Inside the Iittala Glassware Factory

Last time I talked about Iittala I highlighted their new ceramic collection titled Sarjaton which is based on Finnish heritage with a crafted touch. At the time I was actually hunting for some photographs of the glassware that Iittala produce being made in their workshop, I was particularly interested in this because I heard they used a wooden mould which is hand carved. This instantly peaked my interest and I had to hunt around for more information, unfortunately there didn’t seem to be anything of any substance so I was left hanging on a shoestring. I sent a quick email over to the Iittala headquarters and they were kind enough to give me full reign to their image bank which is full of inspiring imagery, I obviously decided to pick out my favourites and all of them revolve around factory imagery of the glass being blown and shaped. Specifically pinpointing the Alvar Aalto collection which is made at the Iittala glass factory and also at Nuutajärvi, where art pieces such as Birds by Toikka are blown.
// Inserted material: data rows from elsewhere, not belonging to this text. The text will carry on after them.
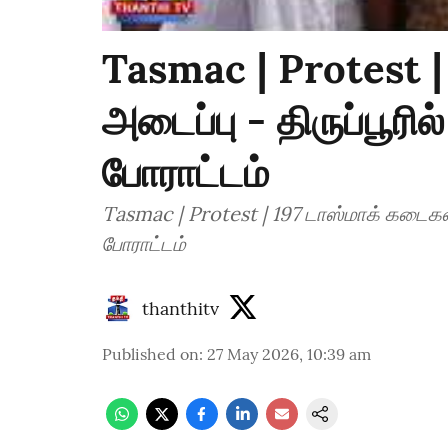
Tasmac | Protest |
அடைப்பு - திருப்பூர
போராட்டம்
Tasmac | Protest | 197 டாஸ்மாக் கடைகள்
போராட்டம்
thanthitv
Published on
:
27 May 2026, 10:39 am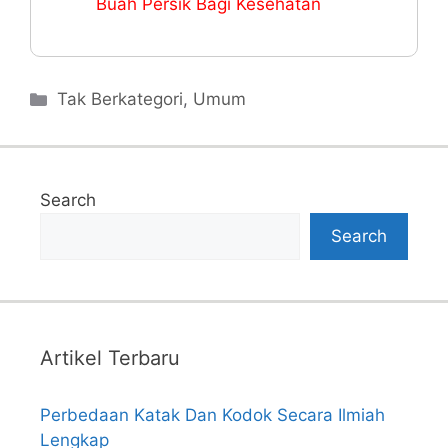
Buah Persik Bagi Kesehatan
Categories
Tak Berkategori
,
Umum
Search
Search
Artikel Terbaru
Perbedaan Katak Dan Kodok Secara Ilmiah
Lengkap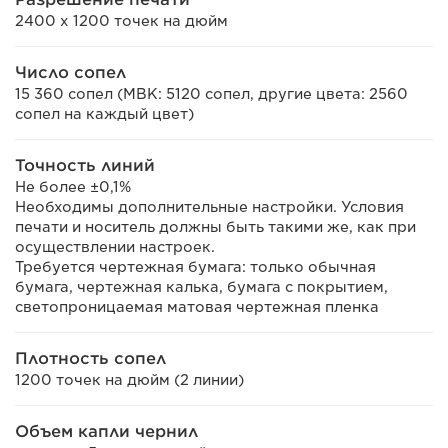
2400 x 1200 точек на дюйм
Число сопел
15 360 сопел (MBK: 5120 сопел, другие цвета: 2560
сопел на каждый цвет)
Точность линий
Не более ±0,1%
Необходимы дополнительные настройки. Условия
печати и носитель должны быть такими же, как при
осуществлении настроек.
Требуется чертежная бумага: только обычная
бумага, чертежная калька, бумага с покрытием,
светопроницаемая матовая чертежная пленка
Плотность сопел
1200 точек на дюйм (2 линии)
Объем капли чернил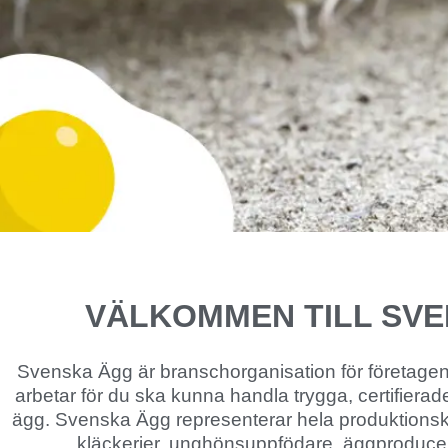
VÄLKOMMEN TILL SV
Svenska Ägg är branschorganisation för företage
arbetar för du ska kunna handla trygga, certifiera
ägg. Svenska Ägg representerar hela produktionsked
kläckerier, unghönsuppfödare, äggproducent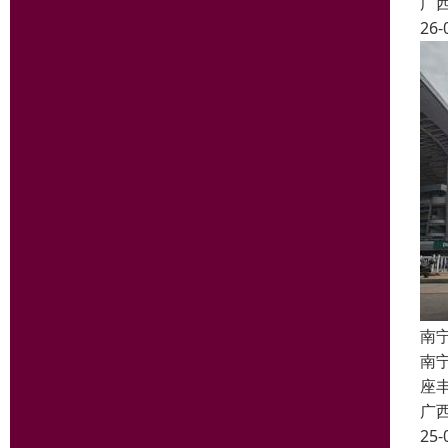
广
26-
南
南
座丰
广
25-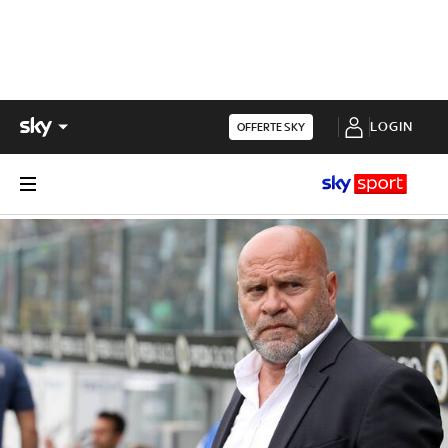
LOGIN
OFFERTE SKY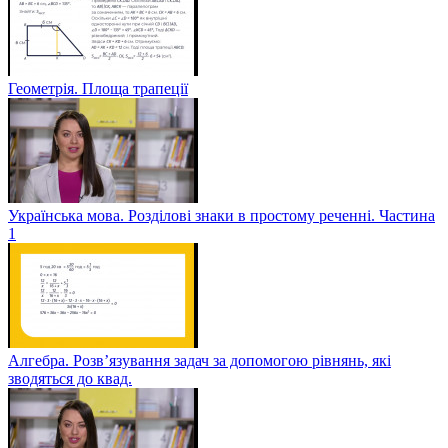
Геометрія. Площа трапеції
Українська мова. Розділові знаки в простому реченні. Частина
1
Алгебра. Розв’язування задач за допомогою рівнянь, які
зводяться до квад.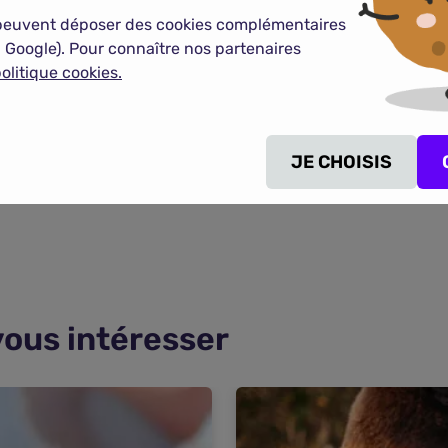
peuvent déposer des cookies complémentaires
 Google). Pour connaître nos partenaires
olitique cookies.
JE CHOISIS
vous intéresser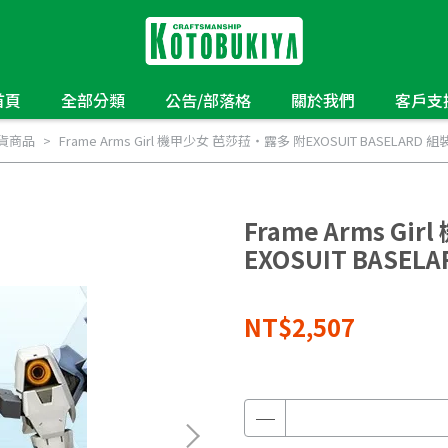
首頁
全部分類
公告/部落格
關於我們
客戶支
貨商品
Frame Arms Girl 機甲少女 芭莎菈‧露多 附EXOSUIT BASELA
Frame Arms G
EXOSUIT BAS
NT$2,507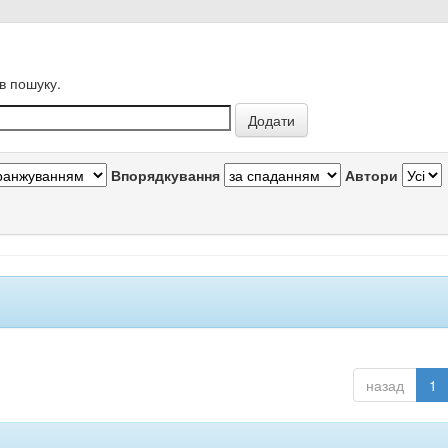
в пошуку.
Впорядкування
Автори
назад
1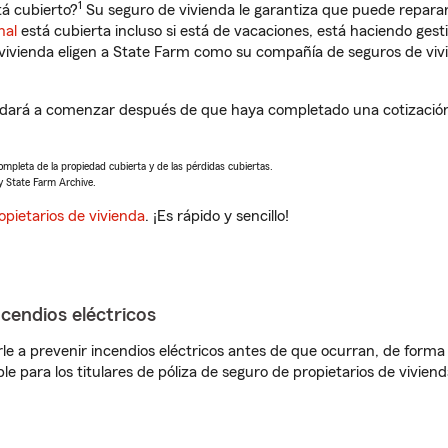
1
á cubierto?
Su seguro de vivienda le garantiza que puede reparar
nal
está cubierta incluso si está de vacaciones, está haciendo gest
vivienda eligen a State Farm como su compañía de seguros de viv
yudará a comenzar después de que haya completado una cotización 
completa de la propiedad cubierta y de las pérdidas cubiertas.
y State Farm Archive.
opietarios de vivienda
. ¡Es rápido y sencillo!
ncendios eléctricos
e a prevenir incendios eléctricos antes de que ocurran, de forma 
le para los titulares de póliza de seguro de propietarios de vivie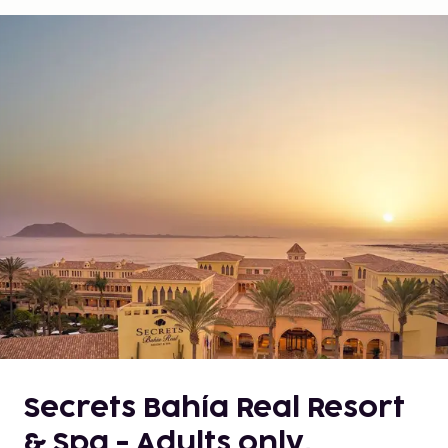
Secrets Bahía Real Resort
& Spa - Adults only,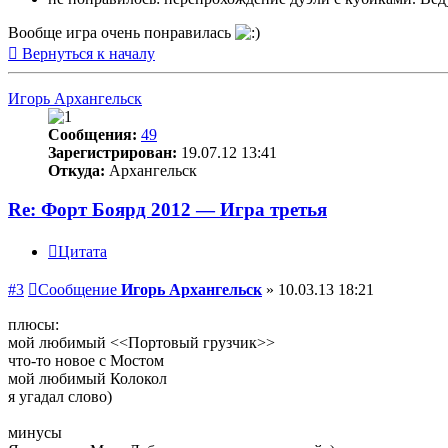
Вообще игра очень понравилась
Вернуться к началу
Игорь Архангельск
Сообщения:
49
Зарегистрирован:
19.07.12 13:41
Откуда:
Архангельск
Re: Форт Боярд 2012 — Игра третья
Цитата
#3
Сообщение
Игорь Архангельск
»
10.03.13 18:21
плюсы:
мой любимый <<Портовый грузчик>>
что-то новое с Мостом
мой любимый Колокол
я угадал слово)
минусы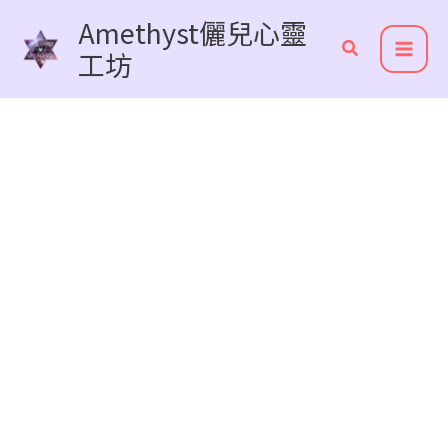
跳
Amethyst儷兒心靈
至
工坊
主
要
內
容
生命靈數心靈諮詢服務說明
First of all I’ll touch upon the Alvar Aalto collection which is obviously one of my favourites, Alvar originally designed this famous collection of objects for a competition organised by Iittala in 1936. Glassblowing begins with a round, symmetric ball from molten glass, which is why symmetry is typical in glass design. Alvar Aalto wanted to ‘free’ the glass from confinement and create an organic, living form which emphasised reflections. What I’ve really loved about Aalto and his design is that it’s playful and that he doesn’t take what he created too seriously. He actually named the competition entry in 1936 ‘Eskimo woman’s leather trousers’ which is sort of strange and amusing at the same time, I find this really showcases his personality and humour, it also shows us that as a designer he was always concerned with how humans would use what he made and their needs.

The other snaps seen here, mainly at the bottom of the post, also include the Birds collection designed by Oiva Toikka. Each one of these is individually mouth-blown, I think it’s incredible how you can make something this detailed out of glass, absolutely superb. Overall I hope you enjoy the images that I’ve put together here, hopefully they inspire you and keep you going for a few days until we find you something new to read about.